Azure / enterprise-azureai

Unleash the power of Azure AI to your application developers in a secure & manageable way with Azure API Management and Azure Developer CLI.
MIT License
71 stars 32 forks source link

Deployment challenges in PTU scenarios #51

Open punitkshah opened 5 months ago

punitkshah commented 5 months ago

In situations where a customer has acquired throughput units for their Azure OpenAI instance, the deployed models are linked to the provisioned throughput units (PTUs). In such instances, the script should offer the choice to utilize the already-existing Azure OpenAI endpoints, along with the model's name, rather than attempting to generate these resources.

This can be accomplished by parameterizing the values of the endpoints to be used and employing a conditional flag for the deployment of Azure OpenAI resources and models.

iMicknl commented 5 months ago

Thanks for your suggestion, @punitkshah! For my understanding, would a customer with provisioned deployments (PTU) not deploy this via infra as code already?
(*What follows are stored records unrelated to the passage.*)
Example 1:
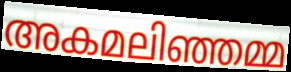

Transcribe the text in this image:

അകമലിഞ്ഞമ്മ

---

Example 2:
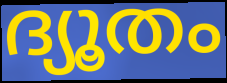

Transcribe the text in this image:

ദ്യൂതം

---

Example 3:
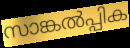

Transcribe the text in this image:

സാങ്കൽപ്പിക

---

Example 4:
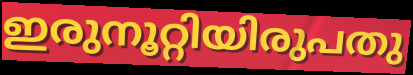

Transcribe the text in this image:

ഇരുനൂറ്റിയിരുപതു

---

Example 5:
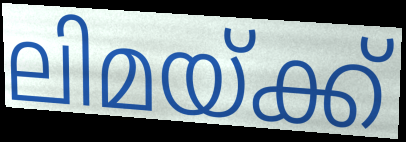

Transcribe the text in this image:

ലിമയ്ക്ക്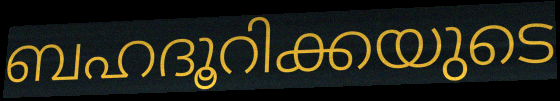
ബഹദൂറിക്കയുടെ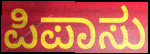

My belief would be that a customer would adapt this repository to their needs, and add their current deployment in the infra code, instead of deploying both separately.

When they have added the PTU deployment in the infra as code of this repository; if the deployment is already present, it won't recreate the OpenAI model deployment.

punitkshah commented 5 months ago

@iMicknl - I was thinking of an approach that involves parameterizing the endpoint and model name. However, for the incorporation of existing resources, users would be required to modify the repository by updating specific details in the main.bicep and ai.bicep files, such as the model name and capacity.

In the case of most PTU deployments, which I anticipate will be common in scenarios where this proxy is utilized, the models are expected to have already been deployed with the required capacity.

While it is not a significant obstacle, based on recent deployment, it appears that users find it more convenient to specify values in just one parameter file rather than updating multiple bicep files.